Problem: Rewrite the lines of every item below, replacing "decimals" with "decimal places" and leaving everything else unchanged. Omit the pictures from your output.

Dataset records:
+---+

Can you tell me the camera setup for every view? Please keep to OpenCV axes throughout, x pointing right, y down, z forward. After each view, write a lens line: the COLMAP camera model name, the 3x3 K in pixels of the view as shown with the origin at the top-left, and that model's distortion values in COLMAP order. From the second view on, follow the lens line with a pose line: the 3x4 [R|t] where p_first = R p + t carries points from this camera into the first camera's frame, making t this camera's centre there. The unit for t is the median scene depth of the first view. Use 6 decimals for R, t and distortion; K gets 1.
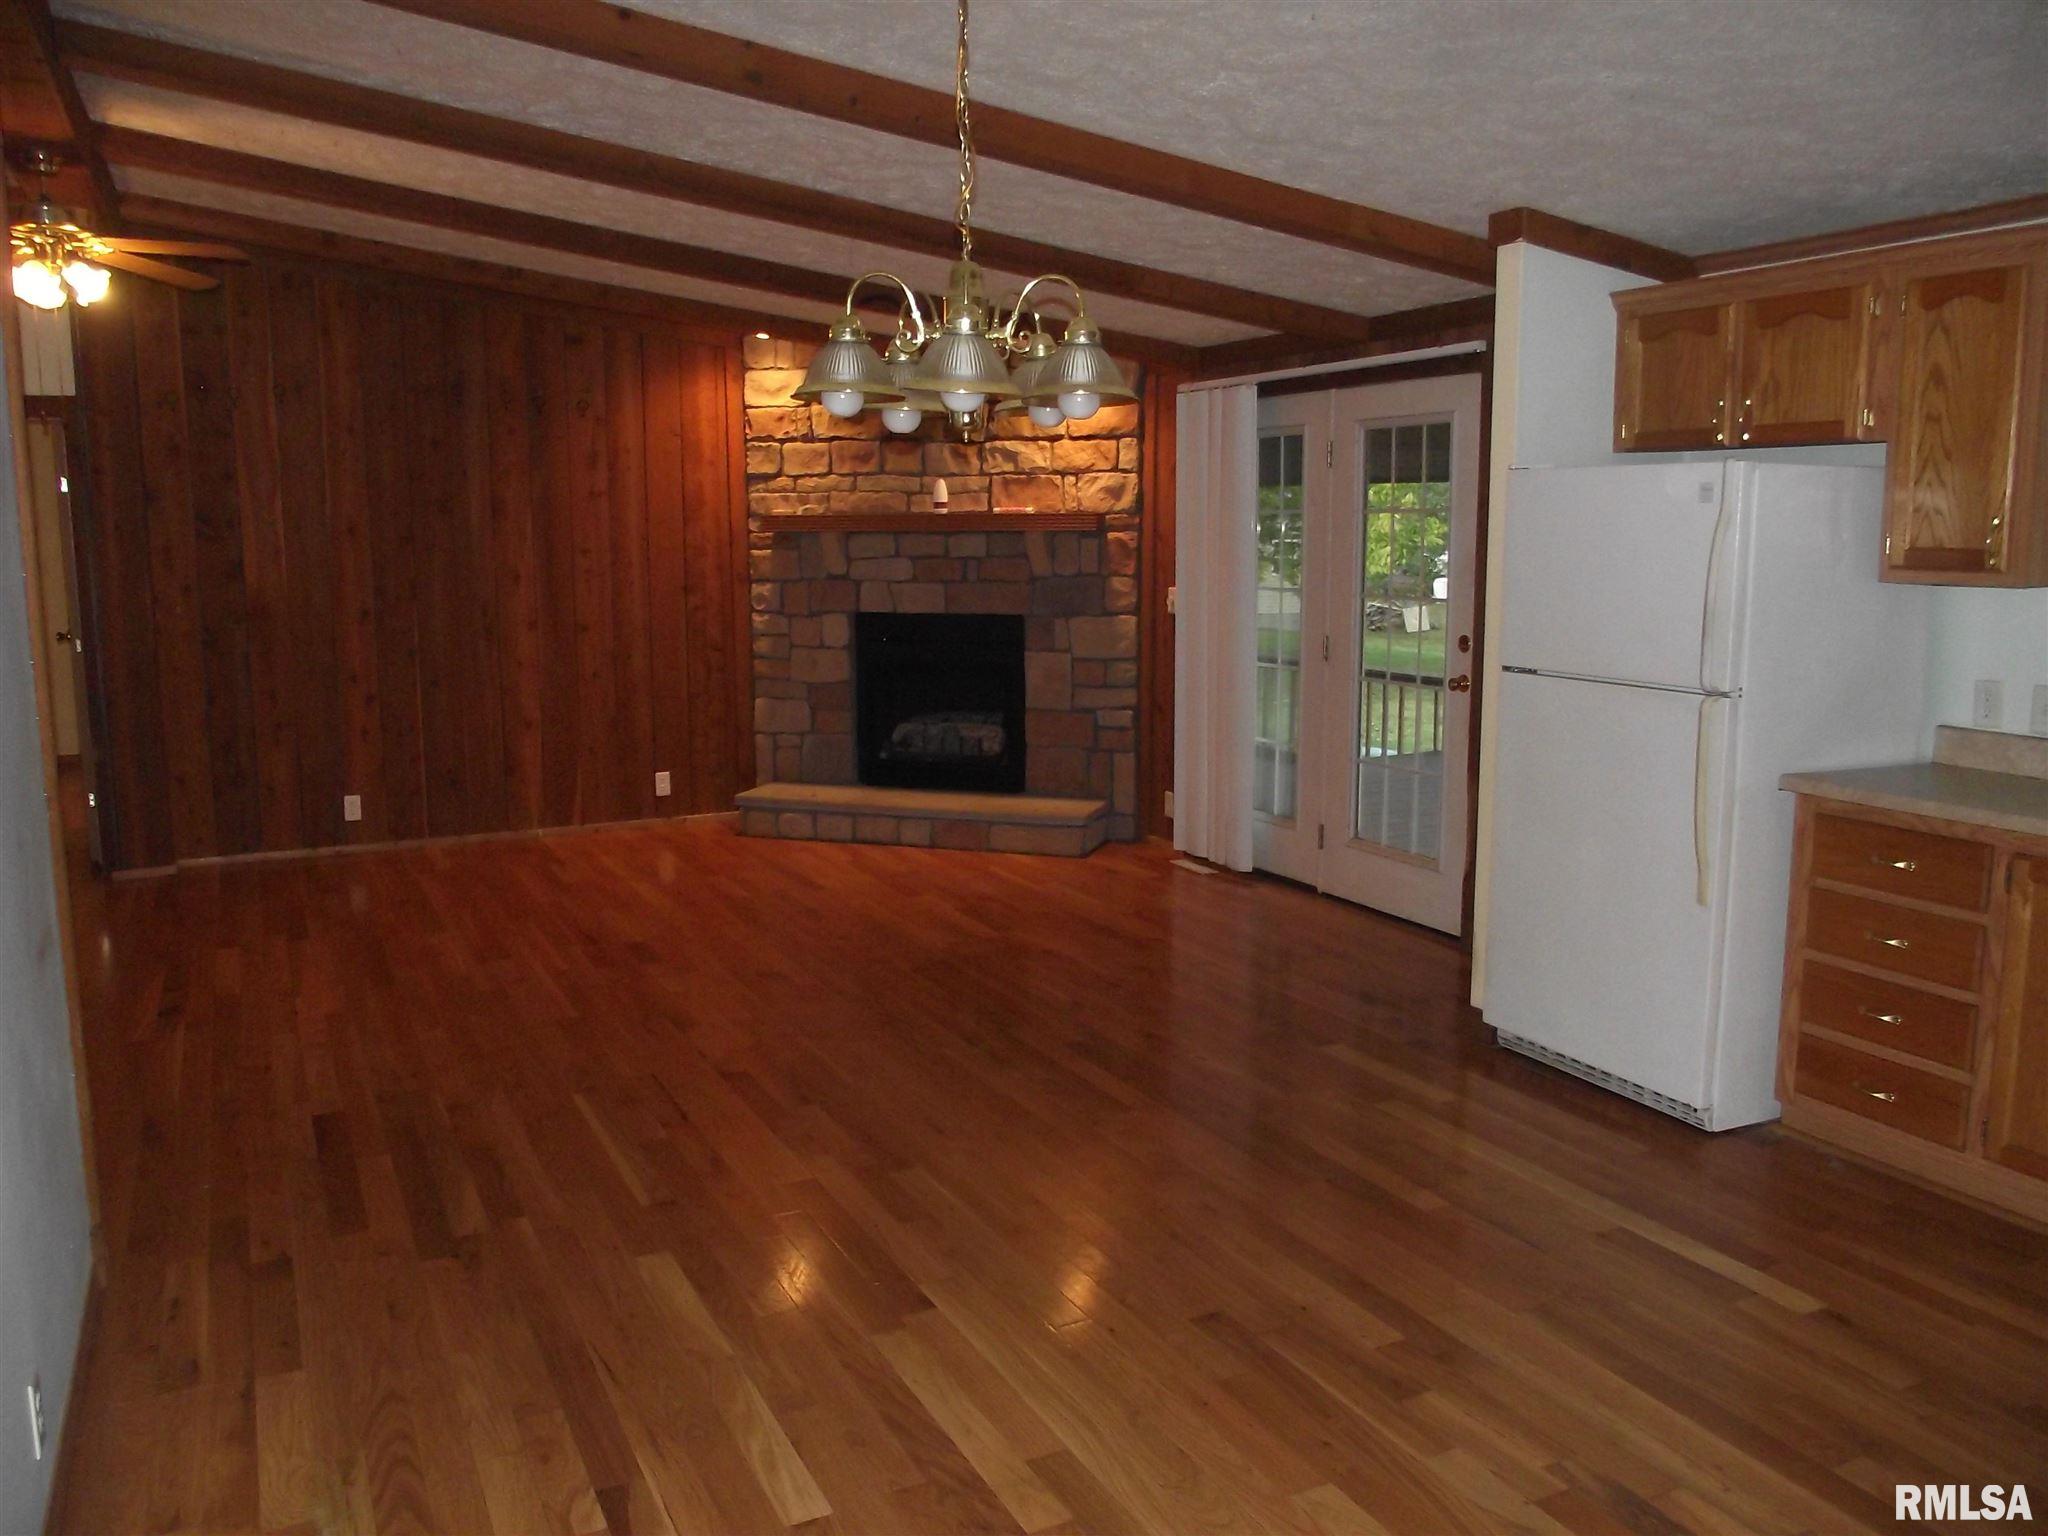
lens RADIAL K [[1626.1, 0, 1024.7], [0, 1626.1, 754.9], [0, 0, 1]] dist [-0.074254, 0.042681]
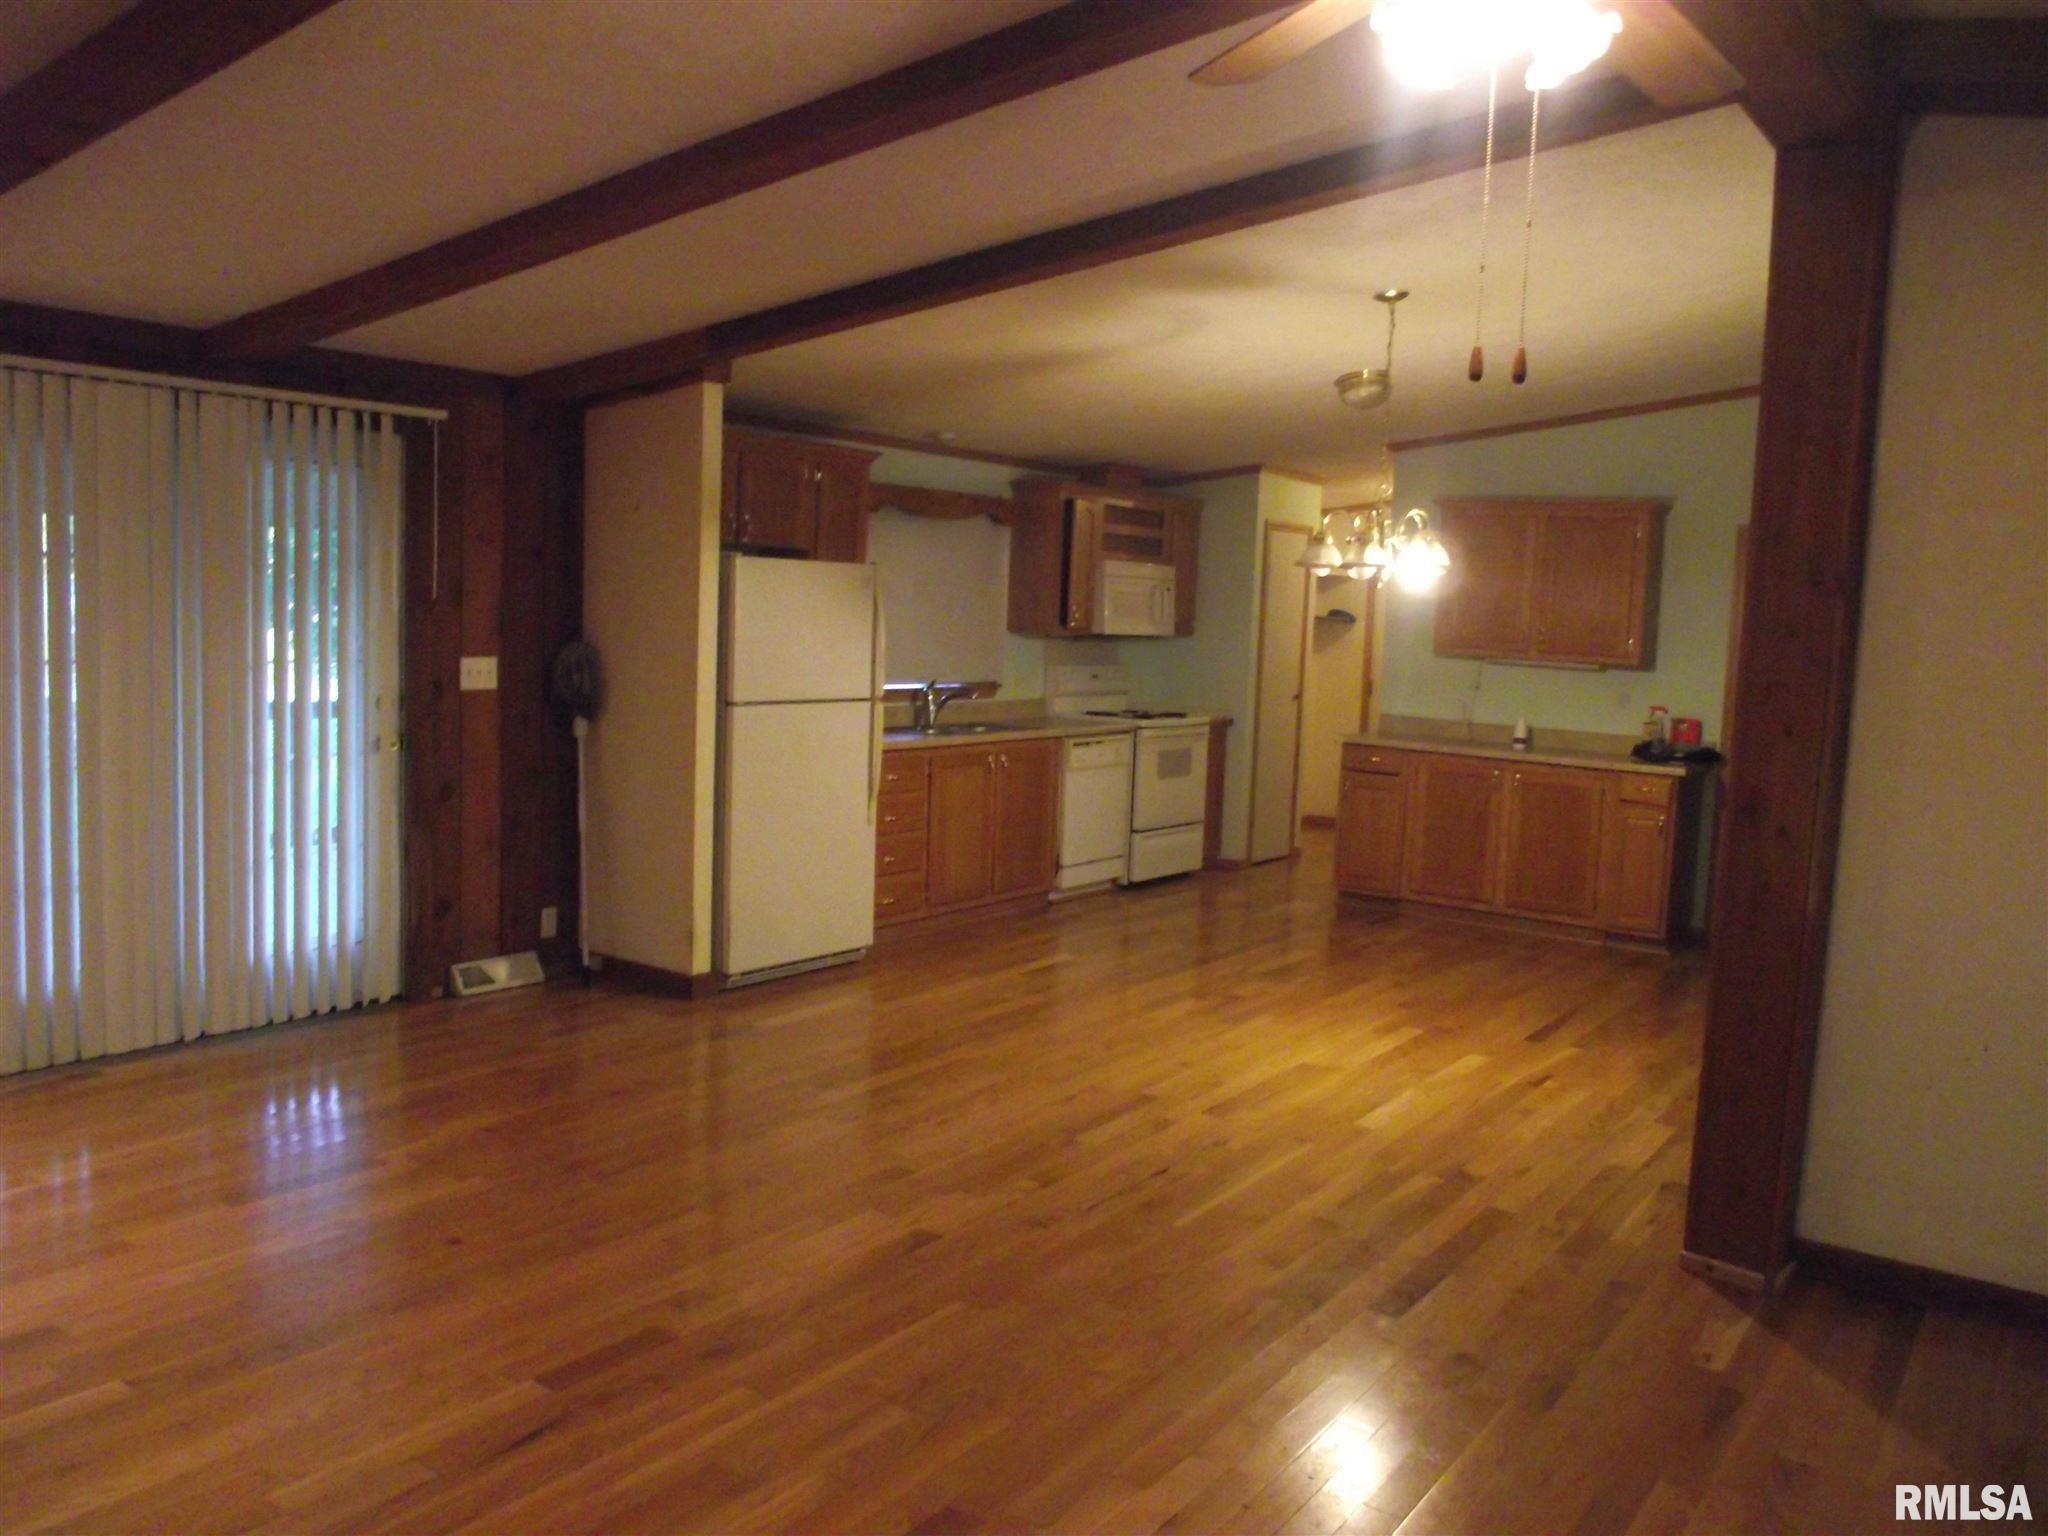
lens RADIAL K [[1626.1, 0, 1024.7], [0, 1626.1, 754.9], [0, 0, 1]] dist [-0.074254, 0.042681]
pose [[-0.476671, -0.103117, 0.873013, -0.562626], [0.079999, 0.983887, 0.159893, -0.117910], [-0.875434, 0.146057, -0.460741, 0.802774]]
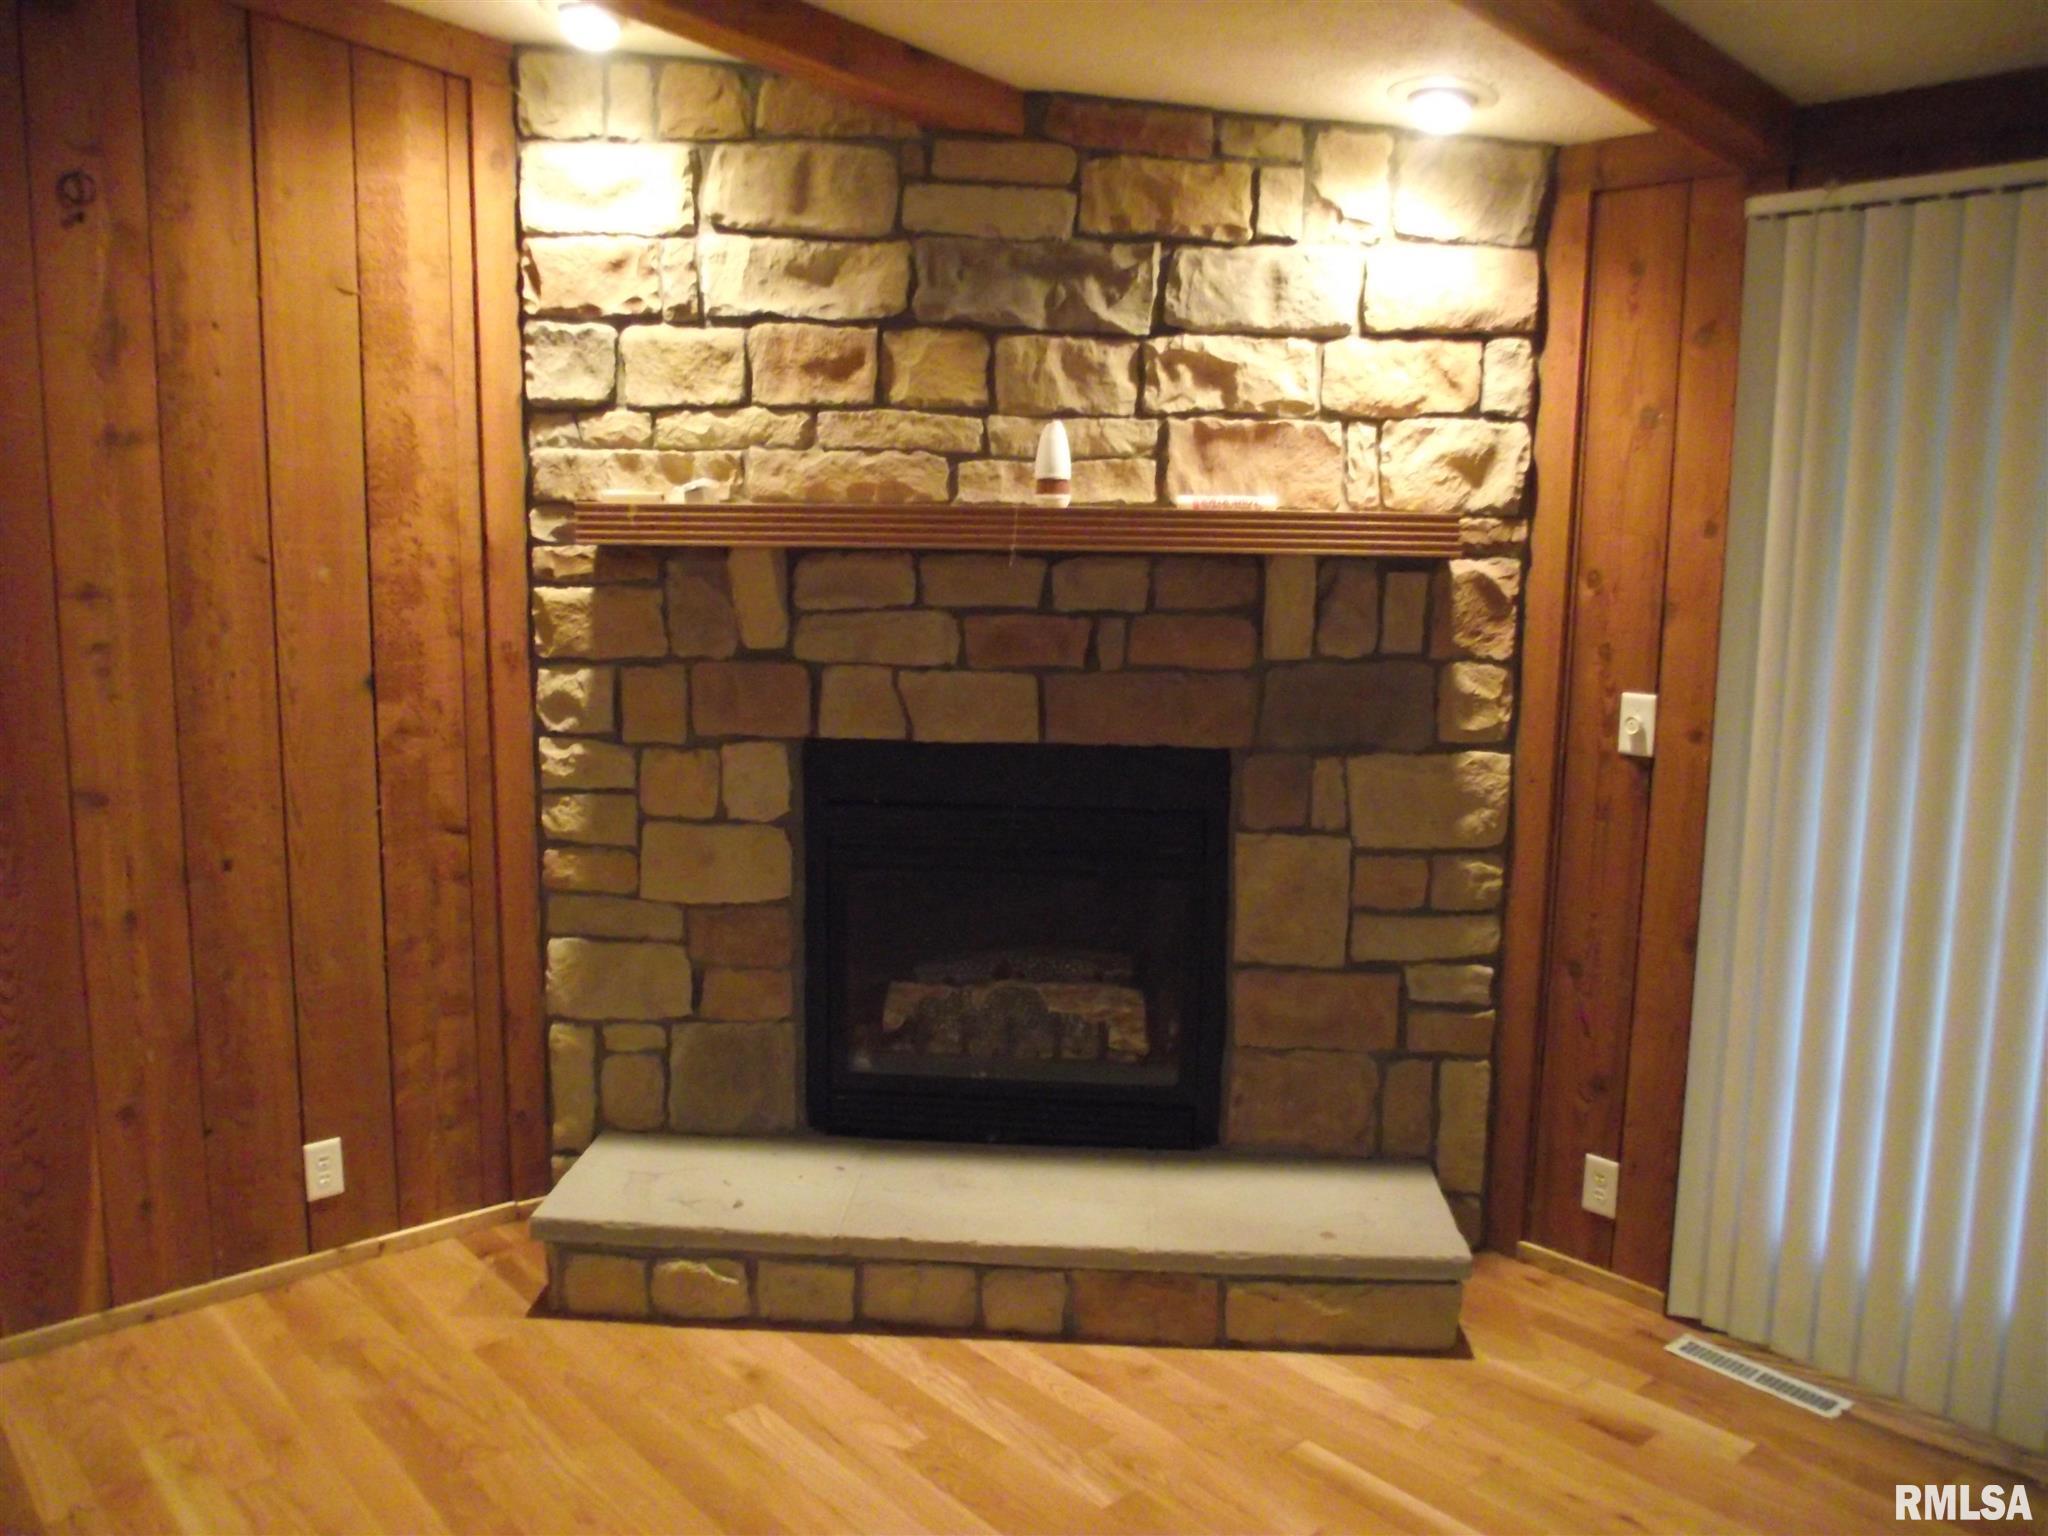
lens RADIAL K [[1626.1, 0, 1024.7], [0, 1626.1, 754.9], [0, 0, 1]] dist [-0.074254, 0.042681]
pose [[0.965775, -0.021947, 0.258451, -0.161691], [0.020111, 0.999750, 0.009745, -0.088554], [-0.258600, -0.004214, 0.965975, 0.593685]]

+---+

Answer for this exercise:
Can you tell me the camera setup for every view? Please keep to OpenCV axes throughout, x pointing right, y down, z forward. After each view, write a lens line: the COLMAP camera model name, the 3x3 K in pixels of the view as shown with the origin at the top-left, and that model's distortion values in COLMAP order. From the second view on, follow the lens line with a pose line: the 3x4 [R|t] where p_first = R p + t carries points from this camera into the first camera's frame, making t this camera's centre there. The unit for t is the median scene depth of the first view. Use 6 decimal places for R, t and distortion; K gets 1.
lens RADIAL K [[1626.1, 0, 1024.7], [0, 1626.1, 754.9], [0, 0, 1]] dist [-0.074254, 0.042681]
lens RADIAL K [[1626.1, 0, 1024.7], [0, 1626.1, 754.9], [0, 0, 1]] dist [-0.074254, 0.042681]
pose [[-0.476671, -0.103117, 0.873013, -0.562626], [0.079999, 0.983887, 0.159893, -0.117910], [-0.875434, 0.146057, -0.460741, 0.802774]]
lens RADIAL K [[1626.1, 0, 1024.7], [0, 1626.1, 754.9], [0, 0, 1]] dist [-0.074254, 0.042681]
pose [[0.965775, -0.021947, 0.258451, -0.161691], [0.020111, 0.999750, 0.009745, -0.088554], [-0.258600, -0.004214, 0.965975, 0.593685]]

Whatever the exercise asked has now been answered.